Do you see your golf scores getting lower year after year? Do you know fore sure that you will play better next year than you are this year or are you simply hoping that will be the case? Do you have clear goals of how good you want to play this game and a distinct plan for how to reach those goals? Or are wandering aimlessly, using a tip of the week approach to shoot lower scores? Put simply, do you play reactive golf or do you have your own Personal Performance Plan?
Reactive golf is where the majority of players find themselves. They go to the range or out on the course, hit a poor shot and then react to that shot by trying something different on the next shot. The hope is that because what they did on the last shot didn’t work out perfectly, if they try something different on the next shot maybe that will give them a better result. The change is typically something they have read in a magazine, seen on TV or it maybe a tip from a well meaning, playing partner. The change may work on the next shot, but the improvement is usually short lived and they are looking for another swing change following the next poor shot. Ultimately, there is no long-term improvement and a lot of frustration.
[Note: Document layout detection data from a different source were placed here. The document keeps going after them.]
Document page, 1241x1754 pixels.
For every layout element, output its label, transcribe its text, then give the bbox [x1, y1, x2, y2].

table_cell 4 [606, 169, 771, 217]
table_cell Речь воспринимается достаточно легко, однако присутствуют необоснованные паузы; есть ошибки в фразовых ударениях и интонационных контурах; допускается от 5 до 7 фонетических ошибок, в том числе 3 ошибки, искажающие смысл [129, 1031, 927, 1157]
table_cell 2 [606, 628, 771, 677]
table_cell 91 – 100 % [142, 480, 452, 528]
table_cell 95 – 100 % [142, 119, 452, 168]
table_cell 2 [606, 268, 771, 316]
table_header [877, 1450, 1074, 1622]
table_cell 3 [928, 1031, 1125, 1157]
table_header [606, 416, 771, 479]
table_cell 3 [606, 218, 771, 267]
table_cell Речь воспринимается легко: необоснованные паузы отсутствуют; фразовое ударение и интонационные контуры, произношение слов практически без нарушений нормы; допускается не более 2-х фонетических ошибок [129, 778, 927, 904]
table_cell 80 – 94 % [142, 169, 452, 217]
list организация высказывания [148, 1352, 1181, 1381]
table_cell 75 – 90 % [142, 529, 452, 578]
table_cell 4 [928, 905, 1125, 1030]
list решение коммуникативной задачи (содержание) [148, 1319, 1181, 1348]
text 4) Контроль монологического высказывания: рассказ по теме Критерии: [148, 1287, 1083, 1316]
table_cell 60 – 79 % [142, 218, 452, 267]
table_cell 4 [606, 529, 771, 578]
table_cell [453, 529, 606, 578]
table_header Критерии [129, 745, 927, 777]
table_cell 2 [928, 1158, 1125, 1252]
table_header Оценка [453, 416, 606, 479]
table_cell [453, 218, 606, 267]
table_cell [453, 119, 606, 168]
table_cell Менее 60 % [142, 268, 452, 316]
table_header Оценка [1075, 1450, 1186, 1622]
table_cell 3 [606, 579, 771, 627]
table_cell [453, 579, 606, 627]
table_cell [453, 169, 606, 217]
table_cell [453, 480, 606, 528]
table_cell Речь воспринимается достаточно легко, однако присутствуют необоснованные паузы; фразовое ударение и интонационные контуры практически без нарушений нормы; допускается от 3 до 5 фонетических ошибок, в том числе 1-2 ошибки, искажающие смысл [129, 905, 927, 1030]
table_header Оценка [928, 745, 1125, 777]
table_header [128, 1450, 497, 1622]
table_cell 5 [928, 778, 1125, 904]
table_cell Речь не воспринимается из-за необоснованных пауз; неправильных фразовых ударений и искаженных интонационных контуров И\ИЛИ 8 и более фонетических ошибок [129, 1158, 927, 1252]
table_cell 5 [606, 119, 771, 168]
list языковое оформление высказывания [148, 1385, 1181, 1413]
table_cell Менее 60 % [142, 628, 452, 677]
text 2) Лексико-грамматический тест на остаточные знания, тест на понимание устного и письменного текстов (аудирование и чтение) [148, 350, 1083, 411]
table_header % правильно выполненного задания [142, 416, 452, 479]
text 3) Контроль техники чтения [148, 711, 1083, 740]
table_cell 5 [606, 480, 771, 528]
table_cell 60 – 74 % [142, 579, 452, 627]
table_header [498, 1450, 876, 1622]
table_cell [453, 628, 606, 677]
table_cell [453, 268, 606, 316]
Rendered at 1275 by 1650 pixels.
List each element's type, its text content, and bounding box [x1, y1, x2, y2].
The best players in the world and ones you know who have seen their scores reduce season after season attack the improvement of their golf game in a systematic way that all but guarantees improvement. It is a simple, four step process that anyone can follow:
Step 1: Assess your current game – This can be done by tracking how many fairways you hit, how many greens you hit and how many putts you take. For a more detailed analysis, you can work with a PGA Professional and complete a skills test. A skills test can take up to about 90 minutes but will show you very clearly exactly what areas of your game are holding you back.
Step 2: Set goals and design a plan – Based on the results of your assessment, decide what area of your game require improvement for you to see the biggest change in your golf scores. You may also need some technical advice on changing your technique to achieve the desired results. This is a step that is best completed with your golf instructor.
Step 3: Execute the plan – Work through the specific practice, technical work or drills that are required to help you make the required change. Don’t quit on the execution even if you see no immediate improvement. Stick with the plan for the time frame you designated in the goal setting stage.
Step 4: Test – Test that the changes you have worked towards have occurred and are resulting in the designated improvement. This can be done by completing another skills test or tracking your results on the course.
Find a dedicated Golf Coach who employs such a process in their teaching and is willing to take you through a personalized program. Repeat the cycle over and over with them and watch your scores get better and better.